• ОТРЫВОК ИЗ ТЕКСТА:
.....

Грузинское «Хета» («Хетадзе»), как нами установле­но,- это то же, что ингушское «ГIета», оба названия одно­го и того же населенного пункта. Высказанное нами мне­ние разделяет и доктор исторических наук В. Н. Гамрекели, знаток творчества Вахушти. (Гамрекели В. Н. Письмо от 5 августа 1978).

Интересно отметить и то, что и поныне одна из ветвей большой ингушской фамилии Мальсаговых именуется ГIетагIаза наькъан. Позднее указанное село в историче­ских документах, источниках упоминается под разными наименованиями, в зависимости от имени старшины (старейшины) по существовавшей в ту эпоху традиции: ГIета  Юрт — Заур-Юрт — Темаркъа-Юрт (Хетадзе-ГIета — Заурово — Темурково) (Иногда Заурово путают с аулом Долгиевых, располагавшего­ся примерно в пяти-шести верстах южнее крепости Владикавказ, в районе бывшего спиртзавода. которое упоминается и под именем Малсага-Юрт (Малсаг Уцигович Долгиев). До недавнего времени здесь сохранялись кладбища Долгиевых.).

Аул Заура (Заурово) располагался там, где был уста­новлен памятник А. С. Пушкину, а его жители пользо­вались ключевыми водами (родником), вытекающими из-под холма, на котором позже возвышался атаманский дворец (Далгат Б. Родовой быт чеченцев и ингушей в прошлом. Орджоникидзе — Грозный, 1935, С. 56, 57).

В русских официальных источниках XVI-XVIII и первой половины XIX века названия горских «кабаков» (от кабардинского «къуаже») — аулов, сел нередко меня­лись в зависимости от имени владельца или старшины, главы патронимического поселения.

Источники свидетельствуют о том, что правобережье Терека так же, как и междуречья Терека, Камбилеевки и Сунжи, во второй половине XVIII века были густо засе­лены ингушскими поселениями. В районе верхнего те­чения Сунжи и Камбилеевки побывал в 1781 г. Л. Штедер, отмечавший, в частности, что «на левом берегу Кам­билеевки расположено около 200 фамилий ингушей» (Генко А. Указ. соч. С. 692).

Среди этих поселений наиболее крупными считались Ангушт, Ахки-Юрт и Заурово. Не будем голословны, об­ратимся к трудам исследователей, побывавших здесь и писавших не со вторых рук. Не зря же говорят: «Лучше один раз увидеть, чем сто раз услышать».

В 1767 г. Петербургская Академия Наук приняла обширный план комплексного исследования районов По­волжья, Сибири и Кавказа. Для участия в научных экс­педициях были привлечены известные ученые.

Экспедицию в Восточный Кавказ и побережье Кас­пийского моря возглавил С. Г. Гмелин, впоследствии за­хваченный в плен и погибший в темнице дагестанского феодала — уцмия Кайтагского. На Северный Кавказ и в Грузию отправилась экспедиция во главе с И. А. Гюльденштедтом, проделавшая неоценимую работу в 1770-1773 гг. Сотрудниками и ассистентами Гюльденштедта являлись академические студенты Крашенников, Тарбеев, Соколов и др.

.....

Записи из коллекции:

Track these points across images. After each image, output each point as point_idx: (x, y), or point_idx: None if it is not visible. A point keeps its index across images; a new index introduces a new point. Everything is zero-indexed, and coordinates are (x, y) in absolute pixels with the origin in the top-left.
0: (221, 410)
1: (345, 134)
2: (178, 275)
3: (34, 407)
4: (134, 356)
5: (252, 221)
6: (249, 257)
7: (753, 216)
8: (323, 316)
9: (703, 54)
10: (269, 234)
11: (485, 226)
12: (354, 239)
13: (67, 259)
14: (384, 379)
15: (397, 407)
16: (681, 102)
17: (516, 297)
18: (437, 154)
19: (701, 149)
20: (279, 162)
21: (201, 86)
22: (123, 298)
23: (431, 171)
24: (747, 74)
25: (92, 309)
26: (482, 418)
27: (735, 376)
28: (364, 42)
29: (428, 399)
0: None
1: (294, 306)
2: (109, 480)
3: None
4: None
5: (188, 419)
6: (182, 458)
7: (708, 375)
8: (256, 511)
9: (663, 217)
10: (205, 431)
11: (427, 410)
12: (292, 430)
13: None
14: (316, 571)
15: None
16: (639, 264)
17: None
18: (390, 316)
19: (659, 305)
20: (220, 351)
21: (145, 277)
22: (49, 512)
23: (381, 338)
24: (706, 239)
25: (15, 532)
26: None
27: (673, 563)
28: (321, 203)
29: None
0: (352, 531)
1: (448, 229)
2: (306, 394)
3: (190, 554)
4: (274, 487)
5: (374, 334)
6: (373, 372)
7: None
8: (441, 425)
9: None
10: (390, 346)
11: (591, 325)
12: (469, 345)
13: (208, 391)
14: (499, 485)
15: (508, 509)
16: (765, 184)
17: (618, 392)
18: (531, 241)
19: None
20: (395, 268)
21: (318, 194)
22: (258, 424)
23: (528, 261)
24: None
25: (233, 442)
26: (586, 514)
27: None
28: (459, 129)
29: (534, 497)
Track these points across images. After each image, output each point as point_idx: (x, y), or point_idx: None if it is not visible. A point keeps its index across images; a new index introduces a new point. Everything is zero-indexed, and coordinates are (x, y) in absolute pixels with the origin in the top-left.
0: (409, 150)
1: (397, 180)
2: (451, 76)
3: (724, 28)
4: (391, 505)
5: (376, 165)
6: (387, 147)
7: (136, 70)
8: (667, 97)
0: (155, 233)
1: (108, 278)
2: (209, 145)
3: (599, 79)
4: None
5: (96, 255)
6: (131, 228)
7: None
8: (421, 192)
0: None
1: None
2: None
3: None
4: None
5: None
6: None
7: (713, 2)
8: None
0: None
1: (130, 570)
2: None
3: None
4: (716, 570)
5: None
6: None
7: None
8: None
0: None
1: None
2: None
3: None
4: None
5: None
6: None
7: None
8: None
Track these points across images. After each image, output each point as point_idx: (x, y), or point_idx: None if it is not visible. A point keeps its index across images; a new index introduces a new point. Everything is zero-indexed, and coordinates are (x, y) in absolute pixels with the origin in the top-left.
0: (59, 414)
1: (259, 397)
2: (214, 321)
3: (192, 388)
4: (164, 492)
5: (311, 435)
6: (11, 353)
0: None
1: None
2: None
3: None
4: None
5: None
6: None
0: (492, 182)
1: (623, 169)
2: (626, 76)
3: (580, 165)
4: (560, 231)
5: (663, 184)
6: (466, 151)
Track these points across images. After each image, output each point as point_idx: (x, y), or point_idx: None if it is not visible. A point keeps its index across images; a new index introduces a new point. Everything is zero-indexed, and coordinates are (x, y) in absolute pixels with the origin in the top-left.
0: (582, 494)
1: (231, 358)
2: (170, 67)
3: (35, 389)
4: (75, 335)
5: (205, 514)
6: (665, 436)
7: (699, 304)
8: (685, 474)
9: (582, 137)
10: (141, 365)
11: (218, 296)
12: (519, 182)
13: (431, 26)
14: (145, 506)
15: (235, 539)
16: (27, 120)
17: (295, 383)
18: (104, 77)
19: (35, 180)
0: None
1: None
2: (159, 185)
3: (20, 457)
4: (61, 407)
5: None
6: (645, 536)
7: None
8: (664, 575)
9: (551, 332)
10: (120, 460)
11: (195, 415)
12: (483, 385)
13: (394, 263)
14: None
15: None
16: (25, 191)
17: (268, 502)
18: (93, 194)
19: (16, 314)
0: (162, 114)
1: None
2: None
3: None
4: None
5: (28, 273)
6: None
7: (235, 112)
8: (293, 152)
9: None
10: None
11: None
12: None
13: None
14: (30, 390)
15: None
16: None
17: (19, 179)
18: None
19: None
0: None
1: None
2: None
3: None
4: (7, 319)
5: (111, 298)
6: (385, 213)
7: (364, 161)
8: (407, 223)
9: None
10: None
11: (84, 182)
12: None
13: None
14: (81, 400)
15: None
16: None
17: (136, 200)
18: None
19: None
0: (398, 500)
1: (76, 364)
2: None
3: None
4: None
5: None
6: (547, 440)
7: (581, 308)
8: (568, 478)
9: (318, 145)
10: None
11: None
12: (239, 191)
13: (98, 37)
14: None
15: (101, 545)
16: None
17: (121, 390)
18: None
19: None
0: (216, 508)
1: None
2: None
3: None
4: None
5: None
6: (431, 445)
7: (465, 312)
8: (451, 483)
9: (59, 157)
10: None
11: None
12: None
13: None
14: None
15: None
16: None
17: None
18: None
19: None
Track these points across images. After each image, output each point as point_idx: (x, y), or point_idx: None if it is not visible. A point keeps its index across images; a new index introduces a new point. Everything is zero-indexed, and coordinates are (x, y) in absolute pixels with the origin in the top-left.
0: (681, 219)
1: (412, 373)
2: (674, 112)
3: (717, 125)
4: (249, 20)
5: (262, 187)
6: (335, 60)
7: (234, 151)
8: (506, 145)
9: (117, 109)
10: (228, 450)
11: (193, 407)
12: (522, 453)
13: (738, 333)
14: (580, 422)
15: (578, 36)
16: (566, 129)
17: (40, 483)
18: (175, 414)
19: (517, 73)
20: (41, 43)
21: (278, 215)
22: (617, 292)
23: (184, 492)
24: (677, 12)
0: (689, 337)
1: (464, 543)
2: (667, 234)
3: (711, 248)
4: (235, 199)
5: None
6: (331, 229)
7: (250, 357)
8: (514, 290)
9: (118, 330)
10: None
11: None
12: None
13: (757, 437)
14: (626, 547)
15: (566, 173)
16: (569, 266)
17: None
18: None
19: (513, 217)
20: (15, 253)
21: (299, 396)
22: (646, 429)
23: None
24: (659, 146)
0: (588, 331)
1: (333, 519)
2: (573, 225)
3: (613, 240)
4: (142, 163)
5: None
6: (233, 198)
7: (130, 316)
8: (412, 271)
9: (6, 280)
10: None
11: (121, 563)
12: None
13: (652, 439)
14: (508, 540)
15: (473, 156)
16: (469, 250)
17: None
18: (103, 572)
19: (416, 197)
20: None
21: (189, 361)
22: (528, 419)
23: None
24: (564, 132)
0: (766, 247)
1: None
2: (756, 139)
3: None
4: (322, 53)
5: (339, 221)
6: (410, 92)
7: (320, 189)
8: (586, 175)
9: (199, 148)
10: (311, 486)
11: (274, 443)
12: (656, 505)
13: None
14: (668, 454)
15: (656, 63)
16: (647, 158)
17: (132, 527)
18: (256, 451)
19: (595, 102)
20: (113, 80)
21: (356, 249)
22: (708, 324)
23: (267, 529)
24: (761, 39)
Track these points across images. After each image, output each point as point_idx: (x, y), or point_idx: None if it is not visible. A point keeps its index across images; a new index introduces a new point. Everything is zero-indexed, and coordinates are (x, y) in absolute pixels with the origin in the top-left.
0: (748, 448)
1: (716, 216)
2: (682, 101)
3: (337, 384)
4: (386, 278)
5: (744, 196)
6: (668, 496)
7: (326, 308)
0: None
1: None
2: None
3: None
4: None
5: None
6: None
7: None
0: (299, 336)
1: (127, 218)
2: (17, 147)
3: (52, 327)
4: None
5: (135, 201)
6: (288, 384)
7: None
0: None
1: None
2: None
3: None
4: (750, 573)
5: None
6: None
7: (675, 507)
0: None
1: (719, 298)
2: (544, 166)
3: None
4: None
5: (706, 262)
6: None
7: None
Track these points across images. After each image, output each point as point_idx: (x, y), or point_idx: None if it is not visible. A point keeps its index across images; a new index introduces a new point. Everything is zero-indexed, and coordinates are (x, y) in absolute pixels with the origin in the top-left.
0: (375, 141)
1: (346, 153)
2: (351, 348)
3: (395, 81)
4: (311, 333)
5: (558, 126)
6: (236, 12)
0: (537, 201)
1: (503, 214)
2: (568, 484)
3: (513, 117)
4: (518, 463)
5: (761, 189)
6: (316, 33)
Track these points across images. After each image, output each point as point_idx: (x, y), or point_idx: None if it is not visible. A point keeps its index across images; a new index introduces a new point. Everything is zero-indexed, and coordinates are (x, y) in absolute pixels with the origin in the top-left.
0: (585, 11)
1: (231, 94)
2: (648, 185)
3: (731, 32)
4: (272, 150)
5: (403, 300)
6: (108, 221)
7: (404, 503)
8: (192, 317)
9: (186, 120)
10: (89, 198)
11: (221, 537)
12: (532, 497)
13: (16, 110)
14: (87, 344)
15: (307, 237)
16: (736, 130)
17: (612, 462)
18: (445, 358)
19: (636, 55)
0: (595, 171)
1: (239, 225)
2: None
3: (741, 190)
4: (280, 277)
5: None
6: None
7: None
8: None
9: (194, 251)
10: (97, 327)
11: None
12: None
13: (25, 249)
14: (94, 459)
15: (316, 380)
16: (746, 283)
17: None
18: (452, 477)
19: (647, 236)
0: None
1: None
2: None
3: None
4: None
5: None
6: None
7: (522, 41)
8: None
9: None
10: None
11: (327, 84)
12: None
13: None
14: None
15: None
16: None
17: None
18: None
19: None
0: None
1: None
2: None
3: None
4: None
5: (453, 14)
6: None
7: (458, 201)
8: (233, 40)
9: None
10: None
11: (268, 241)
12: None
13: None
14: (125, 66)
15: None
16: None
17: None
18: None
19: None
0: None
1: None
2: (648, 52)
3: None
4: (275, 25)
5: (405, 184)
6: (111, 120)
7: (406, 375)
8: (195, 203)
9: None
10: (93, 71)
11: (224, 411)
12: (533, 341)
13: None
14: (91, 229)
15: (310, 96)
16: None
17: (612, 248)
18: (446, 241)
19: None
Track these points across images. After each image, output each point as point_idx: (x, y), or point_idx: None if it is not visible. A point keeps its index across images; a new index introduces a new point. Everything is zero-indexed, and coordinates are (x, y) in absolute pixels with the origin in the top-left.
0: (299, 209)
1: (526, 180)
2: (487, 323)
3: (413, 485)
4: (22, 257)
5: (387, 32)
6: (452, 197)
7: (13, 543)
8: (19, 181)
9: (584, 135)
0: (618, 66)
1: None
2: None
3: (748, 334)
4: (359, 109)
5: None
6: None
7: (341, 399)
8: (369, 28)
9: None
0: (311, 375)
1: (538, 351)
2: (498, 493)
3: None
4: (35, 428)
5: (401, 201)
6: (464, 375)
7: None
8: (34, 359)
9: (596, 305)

.....

• ЗАДАНИЯ:
**1)** Перепишите без изменений фрагмент отрывка об ингушских селах от слов «Среди этих поселений» до слов «Соколов и др.» включительно.
**2)** В записях, от первой строки до строки с «15: (397, 407)» включительно, замените «images» на «frames», ничего больше не меняя. Приведите только эти строки.
Отрывок об ингушских селах и записи никак не связаны между собой.

• ОТВЕТЫ ПО ПОРЯДКУ:
**1)**
Среди этих поселений наиболее крупными считались Ангушт, Ахки-Юрт и Заурово. Не будем голословны, об­ратимся к трудам исследователей, побывавших здесь и писавших не со вторых рук. Не зря же говорят: «Лучше один раз увидеть, чем сто раз услышать».

В 1767 г. Петербургская Академия Наук приняла обширный план комплексного исследования районов По­волжья, Сибири и Кавказа. Для участия в научных экс­педициях были привлечены известные ученые.

Экспедицию в Восточный Кавказ и побережье Кас­пийского моря возглавил С. Г. Гмелин, впоследствии за­хваченный в плен и погибший в темнице дагестанского феодала — уцмия Кайтагского. На Северный Кавказ и в Грузию отправилась экспедиция во главе с И. А. Гюльденштедтом, проделавшая неоценимую работу в 1770-1773 гг. Сотрудниками и ассистентами Гюльденштедта являлись академические студенты Крашенников, Тарбеев, Соколов и др.

**2)**
Track these points across frames. After each image, output each point as point_idx: (x, y), or point_idx: None if it is not visible. A point keeps its index across frames; a new index introduces a new point. Everything is zero-indexed, and coordinates are (x, y) in absolute pixels with the origin in the top-left.
0: (221, 410)
1: (345, 134)
2: (178, 275)
3: (34, 407)
4: (134, 356)
5: (252, 221)
6: (249, 257)
7: (753, 216)
8: (323, 316)
9: (703, 54)
10: (269, 234)
11: (485, 226)
12: (354, 239)
13: (67, 259)
14: (384, 379)
15: (397, 407)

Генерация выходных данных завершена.